In addition, you should put up a (short) write-up following the template provided in the repository:  https://github.com/harvard-ml-courses/cs287-s18/blob/master/template/

# First model: NB

In [13]:
def embed_sentence(batch, vec_dim=300, sentence_length=16):
    """Convert integer-encoded sentence to word vector representation"""
    return t.cat([TEXT.vocab.vectors[batch.text.data.long()[:,i]].view(1,sentence_length,vec_dim) for i in range(batch.batch_size)])

In [14]:
# the NB weights. Then you classify with t.sign(t.sum(W(text)) + bias)
# You can do that because the features are the indicators variables of the word occurences
W = t.nn.Embedding(len(TEXT.vocab), 1)  

In [15]:
from collections import Counter
positive_counts = Counter()
negative_counts = Counter()

In [16]:
train_iter.batch_size = 10
len(train_iter)

692

In [17]:
from tqdm import tqdm
i = 0
pos = 0
neg = 0

# count the occurences of each word (classwise)
for b in tqdm(train_iter):
    i += 1
    pos_tmp = t.nonzero((b.label==1).data.long()).numpy().flatten().shape[0]
    neg_tmp = t.nonzero((b.label==2).data.long()).numpy().flatten().shape[0]
    pos += pos_tmp
    neg += neg_tmp
    if neg_tmp < 10:
        positive_counts += Counter(b.text.transpose(0,1).index_select(0, t.nonzero((b.label==1).data.long()).squeeze()).data.numpy().flatten().tolist())
    if pos_tmp < 10:
        negative_counts += Counter(b.text.transpose(0,1).index_select(0, t.nonzero((b.label==2).data.long()).squeeze()).data.numpy().flatten().tolist())
    if i >= 692:
        break

 95%|██████████████████████████████████████████████████████████████████████████▊    | 655/692 [00:01<00:00, 543.67it/s]


In [18]:
for k in range(len(TEXT.vocab)):  # pseudo counts
    positive_counts[k] += 1
    negative_counts[k] += 1

In [19]:
scale_pos = sum(list(positive_counts.values()))
scale_neg = sum(list(negative_counts.values()))
positive_prop = {k: v/scale_pos for k,v in positive_counts.items()}
negative_prop = {k: v/scale_neg for k,v in negative_counts.items()}

In [20]:
r = {k: np.log(positive_prop[k] / negative_prop[k]) for k in range(len(TEXT.vocab))}
W.weight.data = t.from_numpy(np.array([r[k] for k in range(len(TEXT.vocab))]))

In [21]:
bias = np.log(pos/neg)

In [22]:
def NB(text):
    """sign(Wx + b)"""
    return t.sign(t.cat([t.sum(W(text.transpose(0,1)[i])) for i in range(text.data.numpy().shape[1])]) + bias).long()

In [23]:
upload = []
true = []
for batch in test_iter:
    # Your prediction data here (don't cheat!)
    probs = NB(batch.text).long()
    upload += list(probs.data)
    true += batch.label.data.numpy().tolist()
true = [x if x == 1 else -1 for x in true]

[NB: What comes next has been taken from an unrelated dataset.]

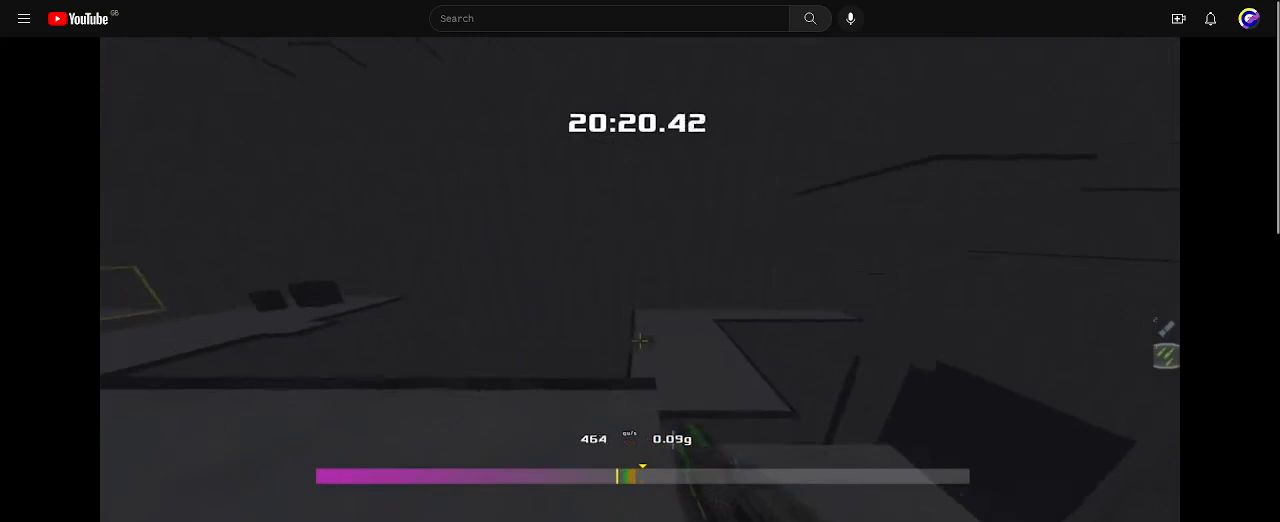
Gameplay with keyboard; each line is a JSON object with the keys held at the frame after it. "events" lists presses ("down") and releases ("up") of "down", "left", "right" and "up" between this image and that frame as [ms after this image, input, new state], when the widget could be followed in between. No other keys are recorded. Mouse input is not recorded. Not read: other_keys.
{"keys": ["right", "up"], "events": [[100, "up", "down"], [233, "left", "up"], [333, "right", "down"]]}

  This is separate from the ipykernel package so we can avoid doing imports until


In [24]:
sum([(x*y == 1) for x,y in zip(upload,true)])/ len(upload)

0.8237232289950577

# Model 2: logistic regression

In [107]:
W = t.nn.Embedding(len(TEXT.vocab), 1)
b = variable(0., True)

In [108]:
# loss and optimizer
nll = t.nn.NLLLoss(size_average=True)

learning_rate = 1e-2
optimizer = t.optim.RMSprop([b, W.weight], lr=learning_rate)
sig = t.nn.Sigmoid()

In [109]:
len(train_iter), train_iter.batch_size

(692, 10)

In [110]:
import torch as t

def eval_perf(iterator):
    count = 0
    bs = iterator.batch_size * 1
    iterator.batch_size = 1
    for i, batch in enumerate(iterator):
        # get data
        y_pred = (sig(t.cat([W(batch.text.transpose(0,1)[i]).sum() for i in range(batch.text.data.numpy().shape[1])]) + b.float()) > 0.5).long()
        y = batch.label.long()*(-1) + 2

        count += t.sum((y == y_pred).long())
        if i >= len(iterator) - 1:
            break
    iterator.batch_size = bs
    return (count.float() / len(iterator)).data.numpy()[0]

In [112]:
import torch as t
n_epochs = 20

for _ in range(n_epochs):
    for i, batch in enumerate(train_iter):
        # get data
        y_pred = sig(t.cat([W(batch.text.transpose(0,1)[i]).sum() for i in range(batch.text.data.numpy().shape[1])]) + b.float()).unsqueeze(1)
        y = batch.label.long()*(-1) + 2
        
        # initialize gradients
        optimizer.zero_grad()
        
        # loss
        y_pred = t.cat([1-y_pred, y_pred], 1).float()  # nll needs two inputs: the prediction for the negative/positive classes

        loss = nll.forward(y_pred, y)

        # compute gradients
        loss.backward()

        # update weights
        optimizer.step()
                
        if i >= len(train_iter) - 1:
            break
    train_iter.init_epoch()
    print("Validation accuracy after %d epochs: %.2f" % (_, eval_perf(val_iter)))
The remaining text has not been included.